Read path — what the inspector sees
The inspector (src/client/inspector/ + slice folders under src/client/) is a React SPA bundled by Bun’s HTML bundler and served by the same Bun process that owns the API. There is no client-side build step in CI; Bun builds it at request time and at container start.
flowchart LR
UI["Inspector SPA<br/>(React)"]
EP1["GET /v1/conversations<br/>GET /v1/conversations/:hash"]
EP2["GET /v1/conversations/:hash/replays<br/>(every replay for this hash)"]
EP3["GET /v1/replays/:id<br/>(buildReplayDetail — the<br/>big join)"]
EP4["POST /v1/replays/compare<br/>(body: 2–8 replay ids)"]
EP5["GET /v1/replays/:id/audio<br/>(stereo WAV bytes)"]
EP6["GET /v1/replays/:id/events<br/>(SSE — live progress)"]
UI --> EP1
UI --> EP2
UI --> EP3
UI --> EP4
UI --> EP5
UI --> EP6
EP3 -. "joins<br/>replays + replay_turns + speech_segments<br/>+ tool_calls + model_usage + spans" .-> DB[("SQLite")]
EP5 -. "streams<br/>WAV bytes" .-> AUDIO[("XRAY_AUDIO_ROOT")]
Every read endpoint is in src/server/<slice>/<slice>.router.ts. The service layer (<slice>.service.ts) does the actual SQL via Drizzle on bun:sqlite. The slice convention is documented in code-layout.md.
Distribution
Shipped artifact: a Docker image published to GHCR (ghcr.io/xray-eval/xray) by CI on tagged releases. Operators run
docker run -v ./data:/data ghcr.io/xray-eval/xray
(XRAY_AUDIO_ROOT defaults to <XRAY_DATA_DIR>/audio, so it needn’t be passed.)
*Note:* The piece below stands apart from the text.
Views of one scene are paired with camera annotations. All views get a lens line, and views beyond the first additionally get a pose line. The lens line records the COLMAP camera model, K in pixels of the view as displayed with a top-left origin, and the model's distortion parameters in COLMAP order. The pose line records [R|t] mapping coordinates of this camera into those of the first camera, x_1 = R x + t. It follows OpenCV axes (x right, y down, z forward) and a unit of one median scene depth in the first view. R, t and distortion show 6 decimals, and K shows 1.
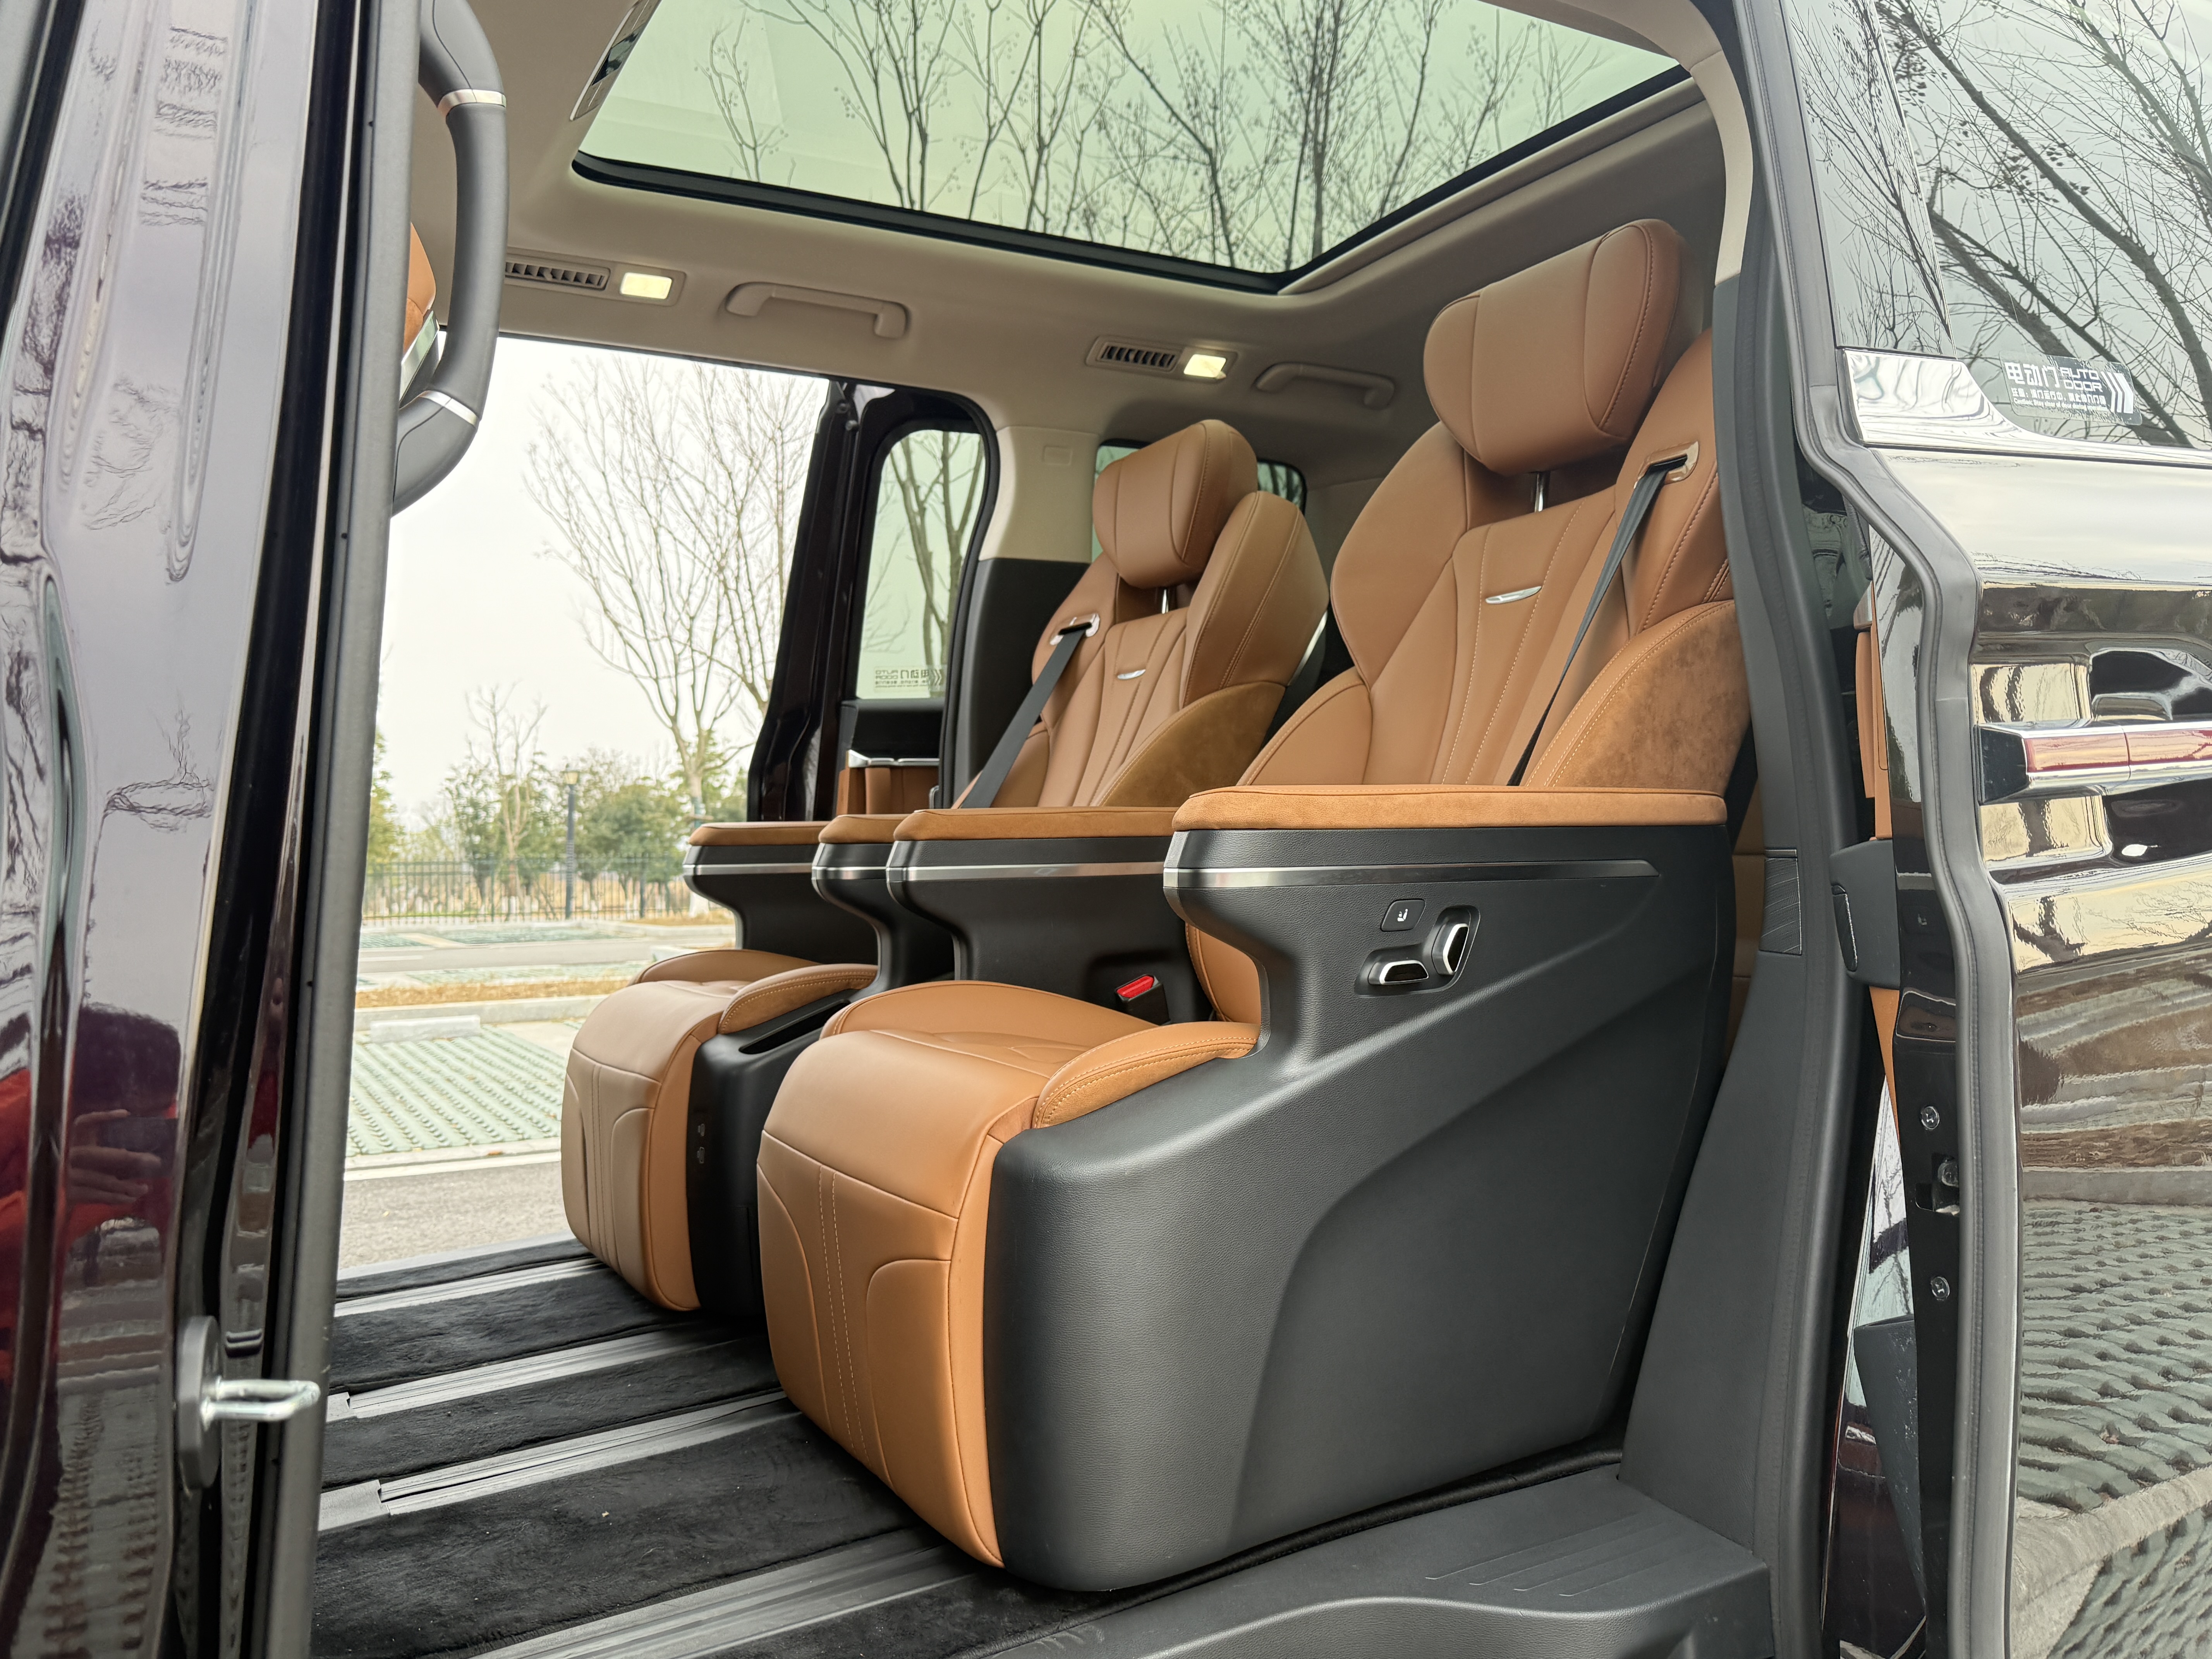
lens RADIAL K [[1668.5, 0, 1108.0], [0, 1668.5, 819.2], [0, 0, 1]] dist [0.105195, -0.009662]
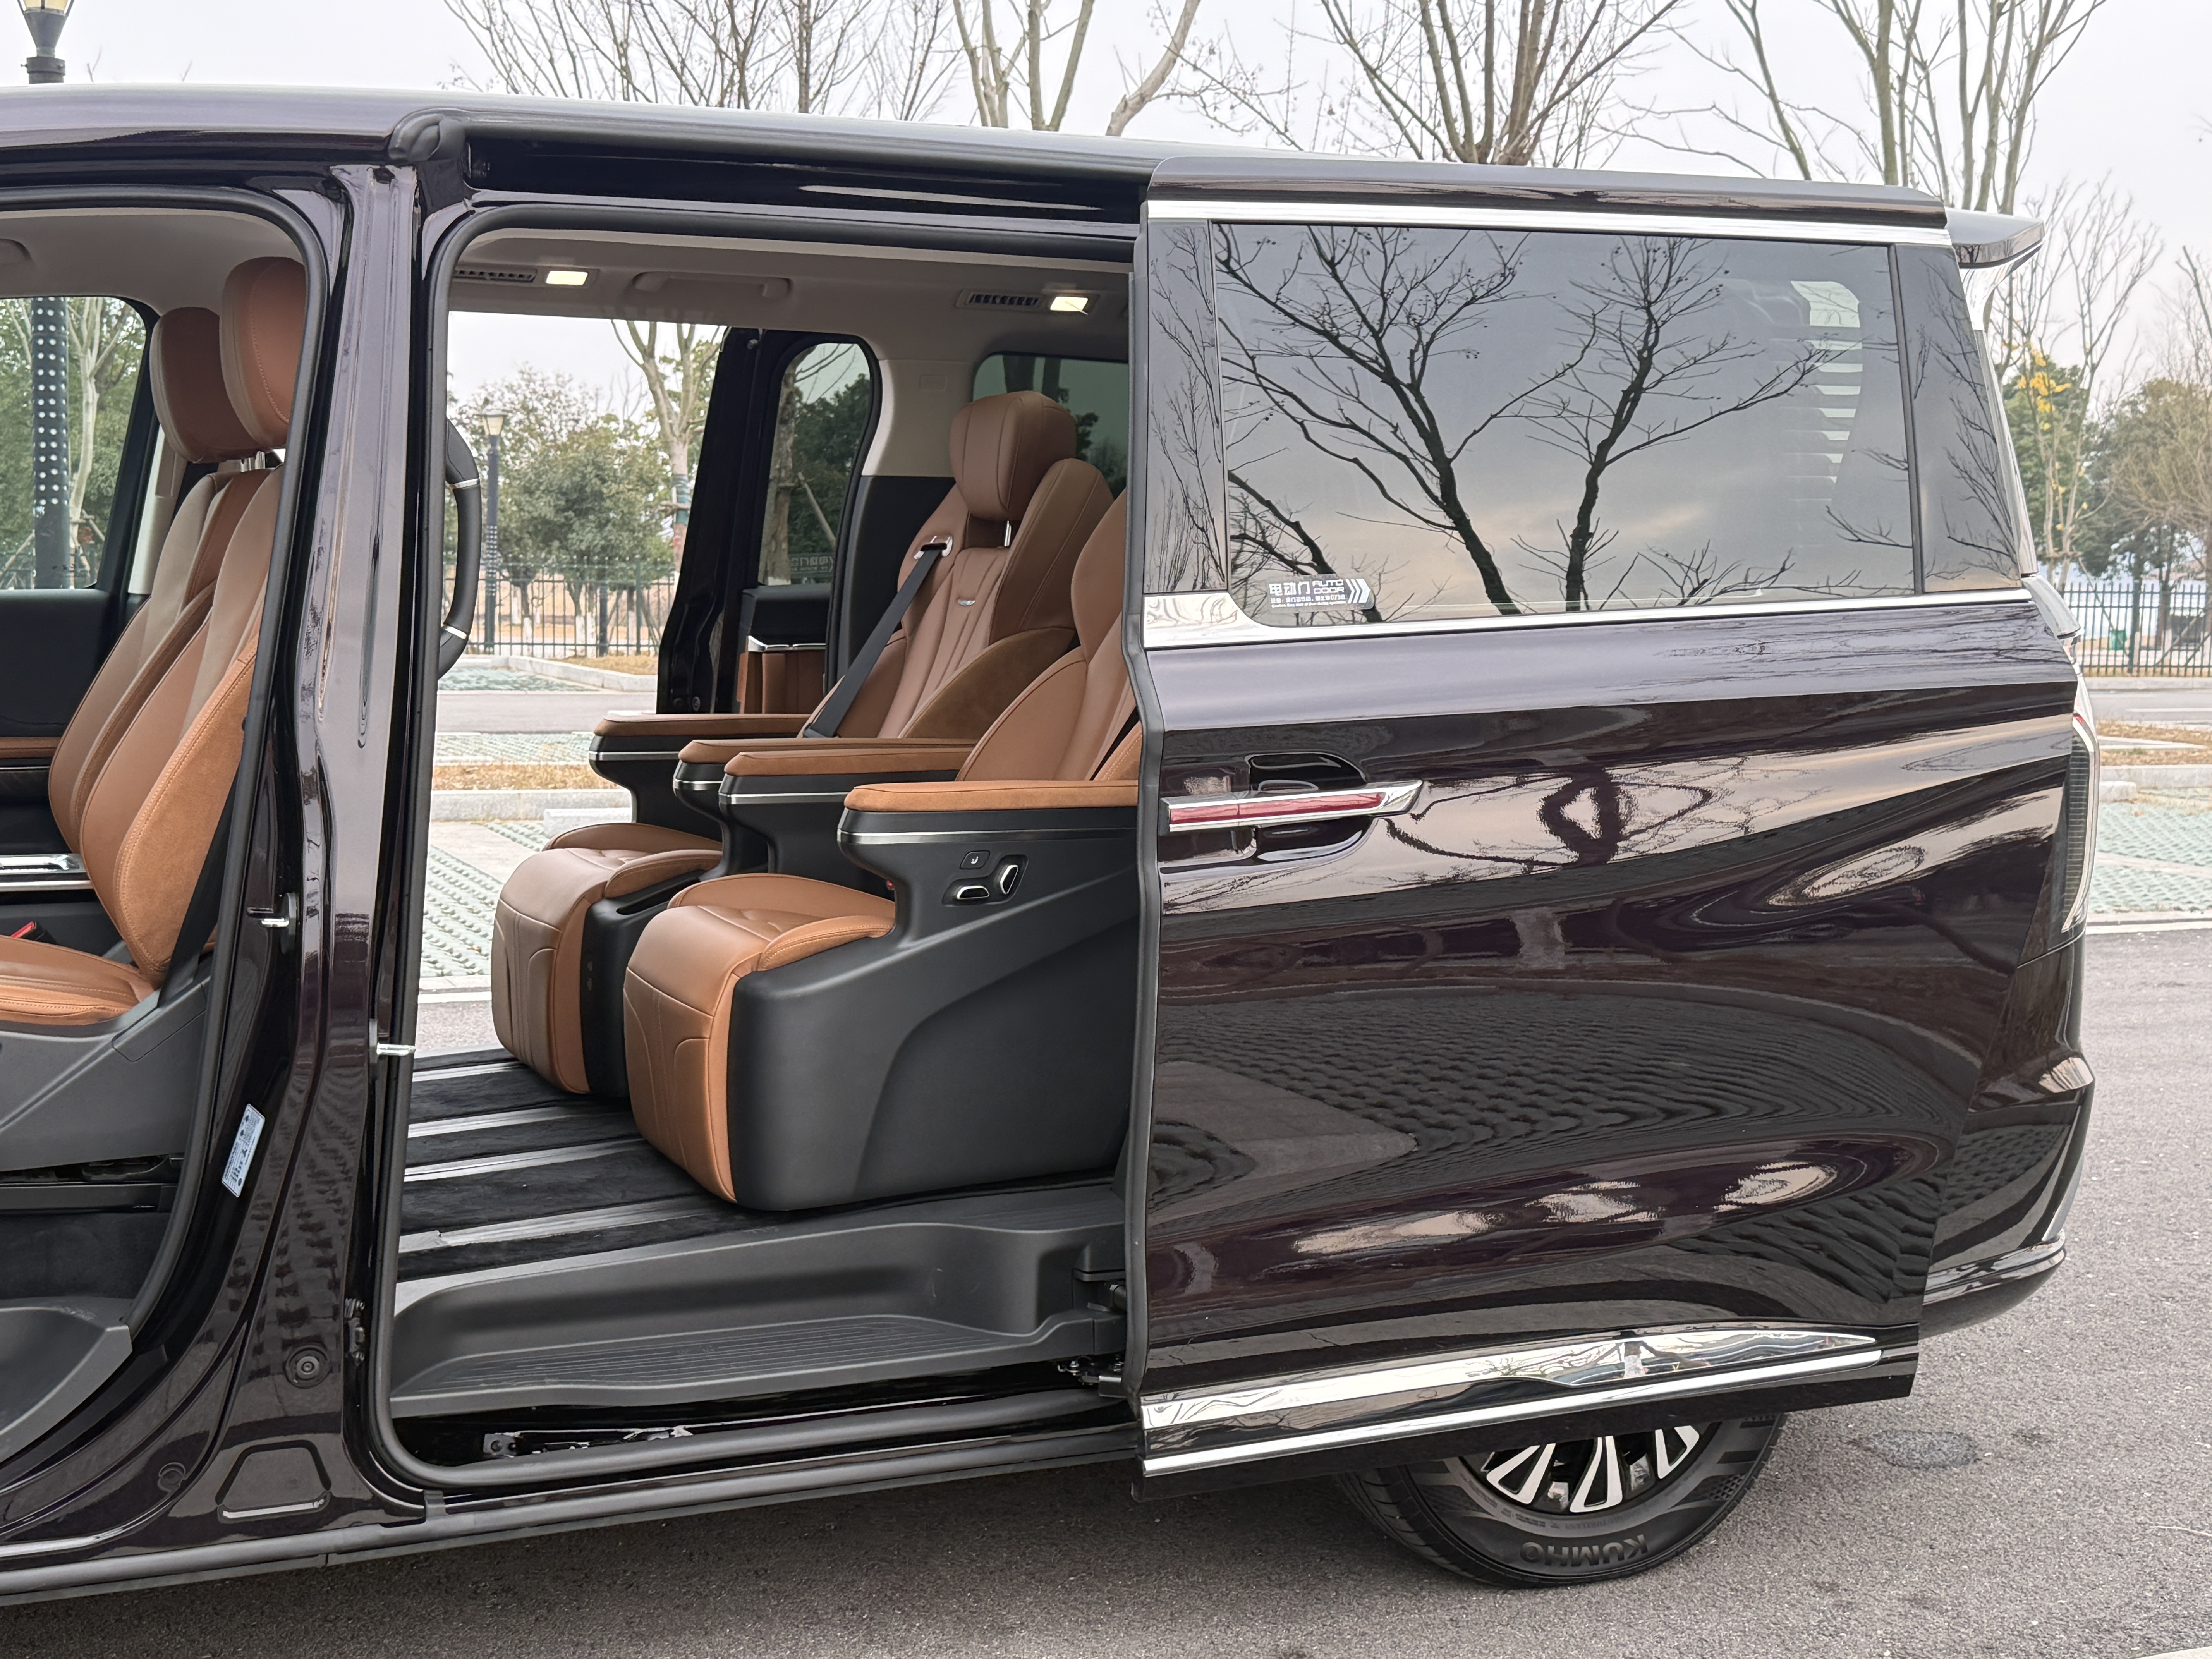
lens RADIAL K [[2853.0, 0, 1118.1], [0, 2853.0, 841.6], [0, 0, 1]] dist [0.136142, 0.000000]
pose [[0.994855, 0.045200, -0.090671, 0.324880], [-0.033650, 0.991573, 0.125100, -0.184397], [0.095562, -0.121405, 0.987992, -1.045332]]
and that is the install. The image carries the Bun process, the pre-built SPA, the SQLite schema (migrated at startup), the bunqueue worker (embedded, same process), and nothing else. No SaaS. No hosted version. No second container.
This single-image promise is load-bearing for several other choices in the codebase (SQLite over Postgres, bun:sqlite over a network driver, embedded reads over a separate query service, embedded bunqueue worker over a separate queue process). See single-image-distribution.md before proposing any change that would break it.
Two SQLite files in /data/. xray owns xray.db (conversations, replays, etc.). bunqueue owns bunqueue.db (jobs, DLQ). Acknowledged tradeoff vs the “one file” reading of the rule — single volume, two files, no second process. Operator backs up the whole /data volume. Path is configurable via BUNQUEUE_DATA_PATH.